Sequestering emissions from oil using carbon capture, utilization and storage (CCUS) is the aim of the memorandum of understanding (MOU) between Plano, TX-based Denbury Onshore LLC and Mitsui E&P USA LLC, the U.S. arm of the global trading company.

For Denbury, the agreement “further highlights our strategy of creating significant shareholder value through our CCUS leadership,” said CEO Chris Kendall.

Mitsui’s Toru Matsui, COO of the Energy Business Unit, said “we hope to deepen our relationship with Denbury to further develop our CCUS value chain in the U.S. Through our involvement in developing CCUS projects globally, Mitsui aims to achieve net-zero carbon emissions and create a sustainable and eco-friendly society.”

Mitsui also is involved in advancing carbon-neutral cargoes of liquefied natural gas.
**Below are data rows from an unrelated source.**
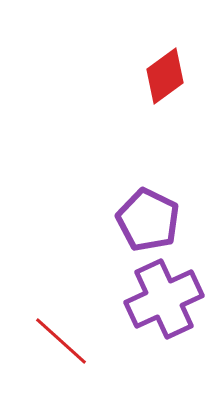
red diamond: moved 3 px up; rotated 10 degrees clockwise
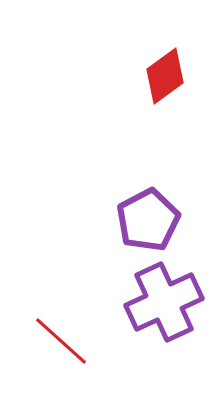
purple pentagon: rotated 18 degrees clockwise
purple cross: moved 3 px down
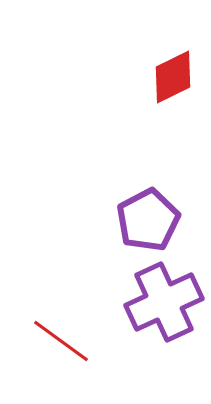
red diamond: moved 8 px right, 1 px down; rotated 10 degrees clockwise
red line: rotated 6 degrees counterclockwise
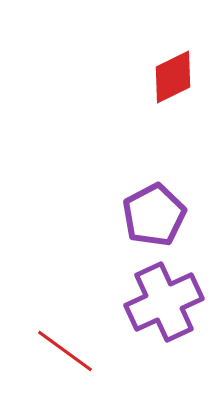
purple pentagon: moved 6 px right, 5 px up
red line: moved 4 px right, 10 px down
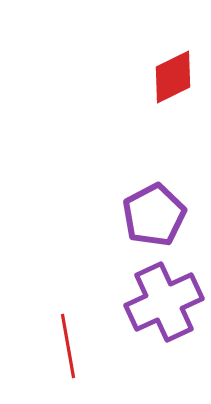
red line: moved 3 px right, 5 px up; rotated 44 degrees clockwise
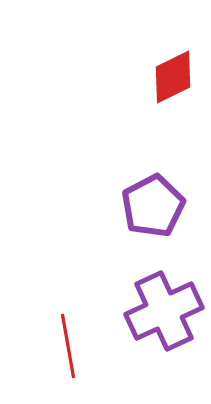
purple pentagon: moved 1 px left, 9 px up
purple cross: moved 9 px down
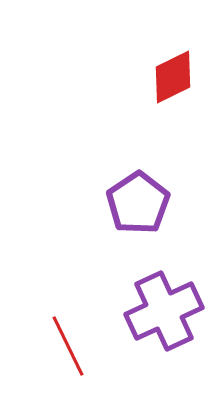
purple pentagon: moved 15 px left, 3 px up; rotated 6 degrees counterclockwise
red line: rotated 16 degrees counterclockwise
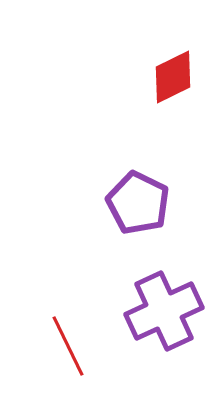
purple pentagon: rotated 12 degrees counterclockwise
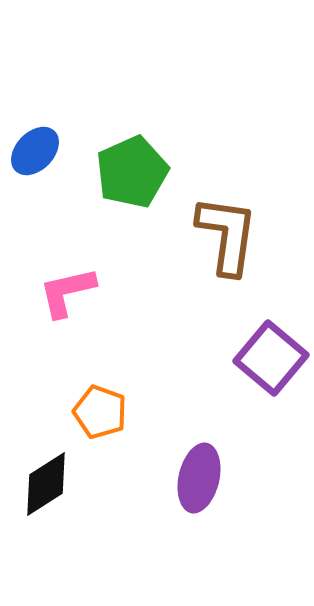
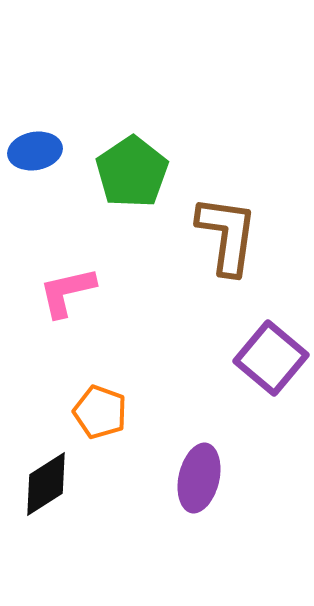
blue ellipse: rotated 36 degrees clockwise
green pentagon: rotated 10 degrees counterclockwise
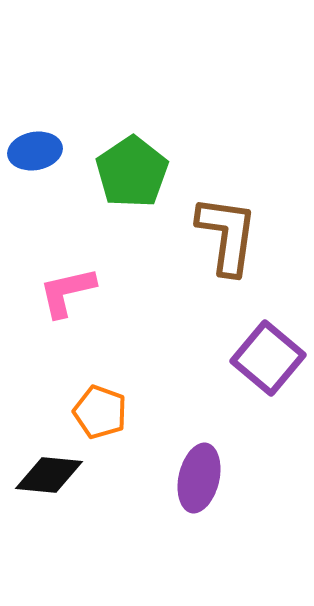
purple square: moved 3 px left
black diamond: moved 3 px right, 9 px up; rotated 38 degrees clockwise
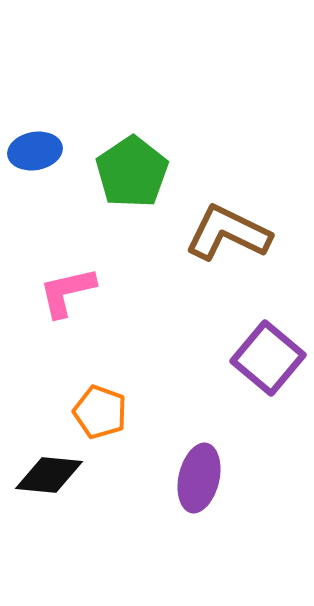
brown L-shape: moved 1 px right, 2 px up; rotated 72 degrees counterclockwise
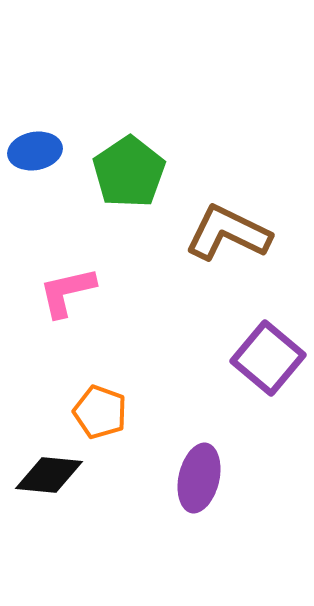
green pentagon: moved 3 px left
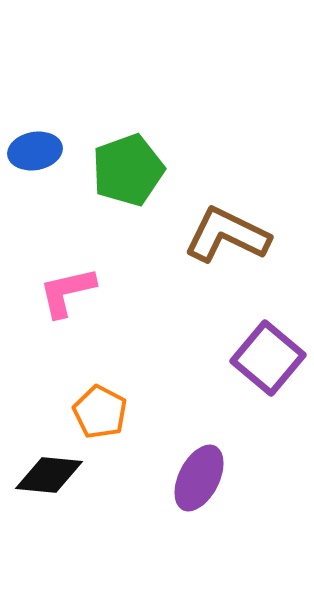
green pentagon: moved 1 px left, 2 px up; rotated 14 degrees clockwise
brown L-shape: moved 1 px left, 2 px down
orange pentagon: rotated 8 degrees clockwise
purple ellipse: rotated 14 degrees clockwise
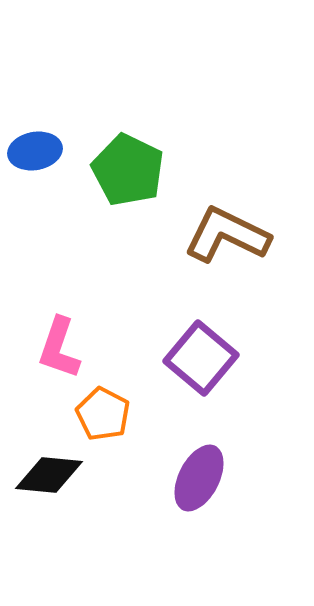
green pentagon: rotated 26 degrees counterclockwise
pink L-shape: moved 8 px left, 56 px down; rotated 58 degrees counterclockwise
purple square: moved 67 px left
orange pentagon: moved 3 px right, 2 px down
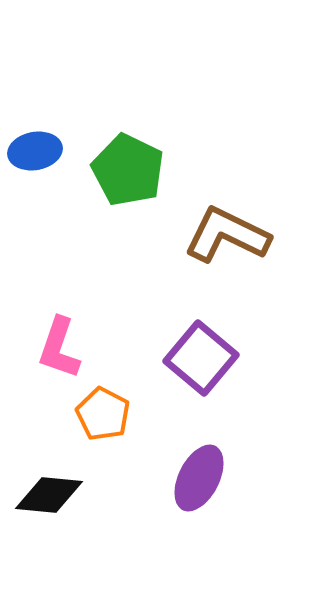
black diamond: moved 20 px down
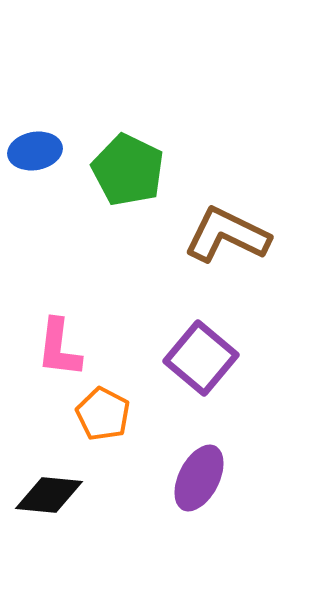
pink L-shape: rotated 12 degrees counterclockwise
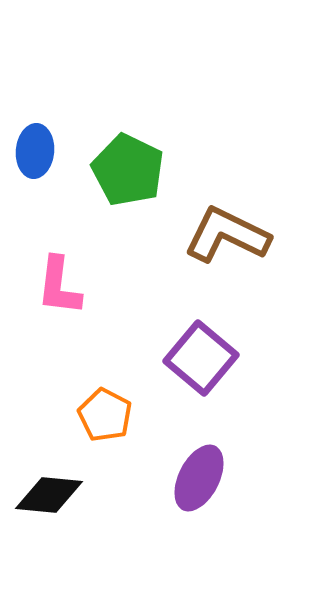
blue ellipse: rotated 75 degrees counterclockwise
pink L-shape: moved 62 px up
orange pentagon: moved 2 px right, 1 px down
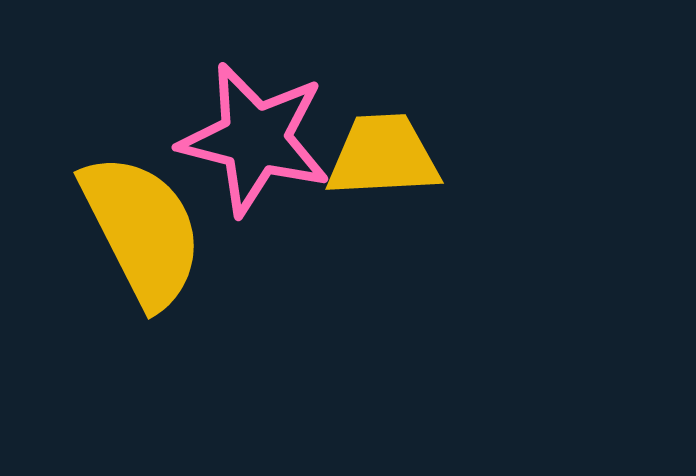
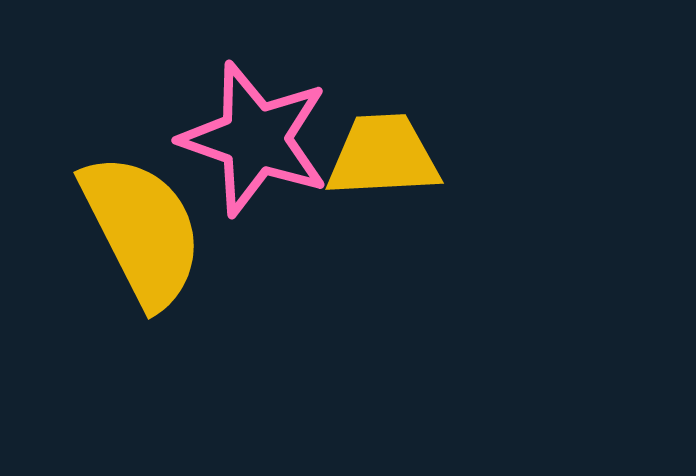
pink star: rotated 5 degrees clockwise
Denbury, long a leading onshore enhanced oil recovery (EOR) specialist, said the potential centers around finding carbon dioxide (CO2) offtake opportunities in Mitsui projects on the Gulf Coast. Mitsui in turn would identify international CCUS opportunities in which it could further collaborate with Denbury. 

The Lower 48-focused independent has used CO2 in its EOR developments on the Gulf Coast and in the Rockies since 2013. Denbury, which reorganized last year, noted that it currently injects more than 3 million tons/year of captured industrial-sourced CO2. 

When Denbury filed for Chapter 11 protection, Kendall said the company’s “unique CO2 EOR-focused strategy will continue to differentiate us from the industry, providing an advantageous solution that significantly reduces the CO2 emissions associated with the production of oil, underpinning our target of reaching full carbon neutrality in this decade.”

Denbury’s goal by 2030 is to “fully offset” the direct and indirect emissions, including from customers, otherwise known as Scope 1, 2 and 3 CO2 emissions.